Vailland sık sık kasabanın eski görkemli krallık günlerine referans veriyor kitabında (“dirsekleri kaba birer heykel şeklinde oyulmuş yaldızlı ahşaptan XVIII. Yüzyıl Napoli koltuğu” ifadesi adeta bir leitmotif gibi sık sık tekrarlanıyor kitapta örneğin) ve bugün bu kasabada yaşayan halkın tıpkı “kanun” oyunundaki gibi başkalarını hükmü altına almaya çalışmasını ve hüküm altına girdiğinde de (ki bu da doğal bir sonuç olarak “kabulleniliyor”) bu durum altında en az zararı göreceği şekilde mücadele etmesini anlatıyor bize. 1950’li yıllarda geçen kitap, dönemin atmosferi gereği siyasetin de zaman zaman kendisini gösterdiği satırlarının yanında, Don Cesare karakterinin hayatı üzerinden, toplumun ahlâki açıdan yozlaşmasının bir analizini de yapıyor. Onun yaşamının son yıllarında, cinsellik dışında başka hiçbir şeye ilgi göstermeyen tavrı, kitapta tüm karakterlerin bir şekilde parçası olduğu cinsel gerilimi de özetliyor bir yandan. Hemen tüm karakterlerinin davranışlarını belirleyen bir güdü cinsellik sürekli olarak ve bir yandan günah duygusunu taşıyıp (Don Cesare dışında), diğer yandan sürekli günah içinde yaşayan bu karakterlerin her biri adeta romanın baş kişisi olarak çıkıyor karşımıza. Evet, Vailland romanda nerede ise onlarca baş karakter yaratıyor ve her birinin hikâyesini ustaca birbirine bağlarken, birini diğerinin lehine/aleyhine geri plana atmıyor/öne çıkarmıyor. Karakterlerin ve hikâyelerinin karışması veya onlara gösterilecek ilgiyi azaltmak gibi bir riski olan bu tercihin götürebileceği tuzaklardan da akıllıca korunmuş yazar ve okuyucuyu da, üstelik yormadan her bir karakter ile ilgilenmeye “zorlamış”.

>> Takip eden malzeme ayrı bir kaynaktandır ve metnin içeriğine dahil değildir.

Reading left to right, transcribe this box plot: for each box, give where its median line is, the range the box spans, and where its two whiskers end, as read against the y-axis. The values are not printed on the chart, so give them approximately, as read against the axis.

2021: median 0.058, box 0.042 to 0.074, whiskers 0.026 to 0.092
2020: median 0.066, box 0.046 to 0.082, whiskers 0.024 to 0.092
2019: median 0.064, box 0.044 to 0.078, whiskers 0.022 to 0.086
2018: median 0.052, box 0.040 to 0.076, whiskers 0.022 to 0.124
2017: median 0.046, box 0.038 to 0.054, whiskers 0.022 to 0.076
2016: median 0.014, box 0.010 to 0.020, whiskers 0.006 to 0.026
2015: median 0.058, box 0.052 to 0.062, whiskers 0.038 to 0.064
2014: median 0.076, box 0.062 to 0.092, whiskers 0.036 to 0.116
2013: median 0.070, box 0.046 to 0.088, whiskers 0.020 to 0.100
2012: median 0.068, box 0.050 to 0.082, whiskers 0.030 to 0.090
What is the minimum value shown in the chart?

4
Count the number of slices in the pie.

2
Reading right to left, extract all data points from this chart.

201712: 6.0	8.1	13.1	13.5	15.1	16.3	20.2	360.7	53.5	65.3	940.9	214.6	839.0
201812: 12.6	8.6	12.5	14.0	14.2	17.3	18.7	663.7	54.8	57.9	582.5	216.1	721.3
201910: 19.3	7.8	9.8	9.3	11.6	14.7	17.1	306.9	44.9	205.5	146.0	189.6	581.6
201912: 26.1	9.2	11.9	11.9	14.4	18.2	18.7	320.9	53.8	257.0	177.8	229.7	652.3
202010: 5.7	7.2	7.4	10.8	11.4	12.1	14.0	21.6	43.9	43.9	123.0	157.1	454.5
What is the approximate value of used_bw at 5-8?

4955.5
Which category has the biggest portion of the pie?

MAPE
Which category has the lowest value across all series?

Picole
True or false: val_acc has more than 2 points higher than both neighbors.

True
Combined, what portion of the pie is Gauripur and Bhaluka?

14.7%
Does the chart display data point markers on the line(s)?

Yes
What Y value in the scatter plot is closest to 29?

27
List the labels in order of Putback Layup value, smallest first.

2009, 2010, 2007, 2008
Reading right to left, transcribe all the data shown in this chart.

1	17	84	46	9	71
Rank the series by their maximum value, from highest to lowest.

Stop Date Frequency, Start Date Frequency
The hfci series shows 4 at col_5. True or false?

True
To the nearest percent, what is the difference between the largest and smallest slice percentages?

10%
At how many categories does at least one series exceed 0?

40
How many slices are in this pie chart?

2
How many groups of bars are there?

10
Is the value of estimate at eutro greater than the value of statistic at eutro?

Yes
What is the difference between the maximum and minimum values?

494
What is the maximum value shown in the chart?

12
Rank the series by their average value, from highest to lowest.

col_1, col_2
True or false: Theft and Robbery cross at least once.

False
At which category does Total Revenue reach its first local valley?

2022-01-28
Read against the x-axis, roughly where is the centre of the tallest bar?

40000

Vailland’ın toplumdaki sınıfları, karakterlerin her birinin bir diğerinin suç ortağı olmasını ve servet/toplumdaki konum/güç/gelenekler üzerinden oluşan hiyerarşilerin tıpkı “kanun” oyunundaki gibi kolayca yıkılıp yeniden tanımlanmasını akıcı bir dil ile anlattığı kitabında kullandığı üslûp da hayli ilgi çekici. Yazar tüm karakterlerine eşit mesafede durmuş gibi görünüyor ve çeviride devrik cümleler ile karşılığını bulan dinamik bir anlatımı ve sık sık kullanılan “evet” kelimesi ile (“Bayan Anna, Ana Meydan’ın ötesinde uzanan limana bakıyor evet”) tercih ettiği vurgulamaları üzerinden farklı bir tecrübe yaratıyor okuyucu için. Yazar bazı anlarda ise kendisini de katıyor anlatımına, “Matteo Brigante her şeyi kontrol eder, dedik” gibi cümleler aracılığı ile. Yazarın kimi anları, zaman zaman araya başka anlar da katarak üstelik, hayli etkileyici biçimde anlattığını söylemek gerekiyor. Örneğin genç bir adam ile kendisinden büyük ve evli bir kadının ilk aşk buluşmalarına ayrı ayrı yollardan gidişi, buluşmaları ve dönüşlerini işin içine doğayı ve kasabanın balıkçılarını vs. de katarak hayli başarılı bir biçimde getiriyor karşımıza. Bu bölüm, kadının okuduğu Fransız klasiklerine de bir gönderme olarak ayrıca başarılı ve edebiyat düşkünlerinin keyif alacağı satırları ile kesinlikle dikkat çekici.

Karakterlerinin akıbetlerini bir parça hızlı toparlamak (filmlerin sonunda yazılı olarak, daha sonra ne olduğunun aktarılmasına benzer biçimde) gibi önemsiz bir kusuru olan kitabın, bir komünist olan Vailland’ın (Kruşçevin Stalin’in işlediği suçları ortaya dökmesi ile hayal kırıklığına uğrayan bir komünist kendisi) politik görüşlerini daha çok yazarın toplumu değiştirmek konusundaki hayal kırıklığı açısından yansıttığını yazanlar olmuş zaman içinde ve açıkçası kitabı bitirdikten sonra bu düzenin hiç değişmeyeceğini düşünmekten siz de kendinizi alamıyorsunuz. Bir başyapıt değil “evet”, ama okuması çok keyif veren bir kitap bu.